There, with the participation of French, German and other NATO forces, Lemonier has been a base for overseeing the Red Sea and the Gulf of Aden, the latter leading into the Persian Gulf, and for coordinating what can only be described as counterinsurgency wars in Yemen and Somalia (with the U.S. also shelling the latter from sea) and proxy conflicts like the Ethiopian invasion of Somalia and the Ethiopia-Eritrea and Djibouti-Eritrea border wars of the past seven years.

The importance of this control over the Horn of Africa, the Gulf of Aden and the Arabian Sea will be demonstrated later when the role of NATO’s most ambitious project in Asia, the military integration of India, is explored.

In conjunction with Operation Enduring Freedom, both its naval and its ground and air war components, on October 4, 2001 NATO activated for the first time in its then 52-year history the Alliance’s Article 5 “mutual defense” clause and embarked on the “international war on terror.” (Though one would be hard-pressed to find many references to terror or terrorism in NATO documents prior to that.)

This unprecedented action played out in three realms. NATO begin what it calls and continues to run as Operation Active Endeavor, a comprehensive naval surveillance and interdiction effort throughout the Mediterranean Sea, controlling all access into and out of the Mediterranean at such key choke points as the Strait of Gibraltar, the Suez Canal (at the north end of the Red Sea) and the Dardanelles Strait leading into the Sea of Marmara, which in turn leads into the Black Sea.

As NATO itself fairly brags of, Operation Active Endeavor has already “contacted” 100,000 vessels and boarded 148.

As the Alliance describes it, “The mission assigned to Operation Active Endeavour was to conduct naval operations in the Mediterranean to actively demonstrate NATO’s resolve and solidarity.”

Secondly, NATO contributed – German – Airborne Warning and Control Systems aircraft (AWACS) to the United States to patrol its Atlantic coast.

**Material provided:**
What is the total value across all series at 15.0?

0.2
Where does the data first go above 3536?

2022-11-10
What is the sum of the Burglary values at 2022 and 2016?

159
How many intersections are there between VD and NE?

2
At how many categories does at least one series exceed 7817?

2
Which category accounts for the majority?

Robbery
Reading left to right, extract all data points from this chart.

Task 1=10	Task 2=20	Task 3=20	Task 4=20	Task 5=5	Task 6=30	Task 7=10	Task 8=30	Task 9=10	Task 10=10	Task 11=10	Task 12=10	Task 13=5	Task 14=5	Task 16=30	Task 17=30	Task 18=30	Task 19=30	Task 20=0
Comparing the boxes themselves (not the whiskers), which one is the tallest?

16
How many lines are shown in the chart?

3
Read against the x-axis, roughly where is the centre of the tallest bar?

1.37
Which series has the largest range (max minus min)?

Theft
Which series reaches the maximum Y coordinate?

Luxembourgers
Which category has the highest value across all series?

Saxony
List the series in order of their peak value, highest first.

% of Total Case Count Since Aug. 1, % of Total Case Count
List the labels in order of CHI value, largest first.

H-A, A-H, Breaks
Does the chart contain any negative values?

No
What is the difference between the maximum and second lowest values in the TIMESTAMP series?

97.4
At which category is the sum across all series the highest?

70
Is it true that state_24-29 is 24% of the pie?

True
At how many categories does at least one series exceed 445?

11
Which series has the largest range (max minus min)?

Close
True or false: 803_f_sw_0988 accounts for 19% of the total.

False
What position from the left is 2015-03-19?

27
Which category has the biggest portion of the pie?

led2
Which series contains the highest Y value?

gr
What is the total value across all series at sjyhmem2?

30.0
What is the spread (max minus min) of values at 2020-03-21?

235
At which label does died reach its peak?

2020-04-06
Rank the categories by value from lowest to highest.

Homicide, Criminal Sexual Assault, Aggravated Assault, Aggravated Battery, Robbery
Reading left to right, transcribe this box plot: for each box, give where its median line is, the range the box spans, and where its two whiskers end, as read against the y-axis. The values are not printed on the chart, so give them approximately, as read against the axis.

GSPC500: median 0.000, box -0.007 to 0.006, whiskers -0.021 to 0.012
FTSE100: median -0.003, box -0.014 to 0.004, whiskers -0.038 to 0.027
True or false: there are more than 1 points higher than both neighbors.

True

**Task prompt:**
Answer these questions from the passage on NATO operations:
1. On what date did NATO activate its Article 5 clause for the first time?
2. According to NATO, how many vessels has Operation Active Endeavor boarded?
3. Which country's AWACS aircraft did NATO contribute to patrol the Atlantic coast of the United States?
None of the material is needed.

**Exercise output:**
1. October 4, 2001
2. 148
3. Germany